Lately, I've been doing a bit of thinking about online presence. What do you go online for and why? Here are my top ten reasons for going online:

  1. For information - (a) Local. 'Where's the nearest shop that will sell a sink plunger?' And (b)Things I know Nothing About. 'What's a nano-sim adapter?'
  2. It's a place to put my thoughts and, more than that, force me to discipline them and begin to get them into some kind of initial order - the Blogpost.
  3. For friendship - a place to keep in touch with some of my friends whom I don't see all the time. Lots of meetings arise from just knowing X is in the vicinity or Y is working on the same issue.
  4. For encouragement - messages from friends, prayers, thoughts, aphorisms and jokes at times of celebration or crisis.
  5. To read the Bible. Much easier to do it online than from a book. Cross referencing, finding a text, story or character, accessing commentaries while reading, all so much easier to do.
  6. The tyranny of the email. This is a mixed blessing. So good to be able to set up a meeting or get a quick answer. But not so good when you have 75 quick answers to give before tea!
  7. For recipes. I've only got 6 green peppers, some cheese, 1 sweet potato, some ice cream and a tin of anchovies. What can I cook?
  8. iplayer and youtube. Being able to relax watching something I'm really interested in rather than the latest repeat of a detective story that happens to be on ITV3.

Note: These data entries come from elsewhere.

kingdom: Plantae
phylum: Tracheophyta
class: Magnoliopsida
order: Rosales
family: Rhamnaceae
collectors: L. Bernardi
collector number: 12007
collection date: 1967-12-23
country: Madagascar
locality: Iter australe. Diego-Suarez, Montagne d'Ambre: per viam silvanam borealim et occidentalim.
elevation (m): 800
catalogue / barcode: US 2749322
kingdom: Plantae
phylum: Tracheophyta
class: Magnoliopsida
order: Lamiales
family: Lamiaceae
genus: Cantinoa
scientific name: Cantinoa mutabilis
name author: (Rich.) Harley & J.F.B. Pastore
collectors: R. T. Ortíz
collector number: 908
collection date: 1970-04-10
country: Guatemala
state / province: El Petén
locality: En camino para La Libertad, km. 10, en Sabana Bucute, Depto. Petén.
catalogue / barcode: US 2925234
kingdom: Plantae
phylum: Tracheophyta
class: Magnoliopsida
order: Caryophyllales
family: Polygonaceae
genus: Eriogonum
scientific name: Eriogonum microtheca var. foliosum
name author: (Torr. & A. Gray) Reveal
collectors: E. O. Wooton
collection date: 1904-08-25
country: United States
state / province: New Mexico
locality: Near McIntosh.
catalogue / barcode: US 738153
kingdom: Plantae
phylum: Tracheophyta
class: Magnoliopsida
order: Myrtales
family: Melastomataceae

  9. A place to store my photos and even make them look better than they really are.
  10. A place to get news and perspectives from other cultures - India, USA, and West Africa especially interesting for me.
Is there a top ten for not going online? Well:
  1. It's addictive. An hour can pass in 3 minutes.
  2. Medical conditions! Never look them up unless you want the worst case scenario straight off.
  3. The inaccuracy of some information - not always easy to spot if it's not your field. Same caution required as when reading the tabloid press. What is the source?
  4. Making errors of judgement that go viral or get recorded for posterity. Never go online if very tired, angry or after more than 2 glasses of wine.
  5. Using the internet as a substitute for getting out and meeting people. If you are doing this you may have a problem...and you certainly will have a problem if you carry on.
  6. Talking about work. Don't do it! Employers may read Facebook and blogs or Google you.
  7. To discuss people or give personal comments about people. A good guide here is, 'Would I like it if someone said that kind of thing about me?'
  8. To share something I would mind if someone else took up and shared or adapted in ways I didn't expect. Eg. my own poem or someone else's carefully crafted words or image that I have not acknowledged.
  9. To look for real empathy or deep insight. Computers don't do empathy and, ultimately, some form of AI is controlling what you access.
  10. To say something you know you should say face to face. (Unless you are on another continent...but even then, beware!)
I was very interested in Nick Morgan's recent blogpost (15th May) on the Big Bible Project blog, in which he reflects on the question, 'where do we find online those things that do not constantly evolve but which call us back to our core essence as Christians?' He calls these things 'anti-memes' - like the Songs of the Old Testament that call the people back to God in times of struggle and rejoicing, he says, these are the things that do not evolve but still resound through time. 'The Christian anti-meme is not a website, a set of Christian resources or any 'place to be' online. We are the anti-memes......let's keep singing the song which calls people to God.' Very well worth a read.

The BigBible is a project sponsored by CODEC at Durham University promoting Christian Communication in the Digital Age.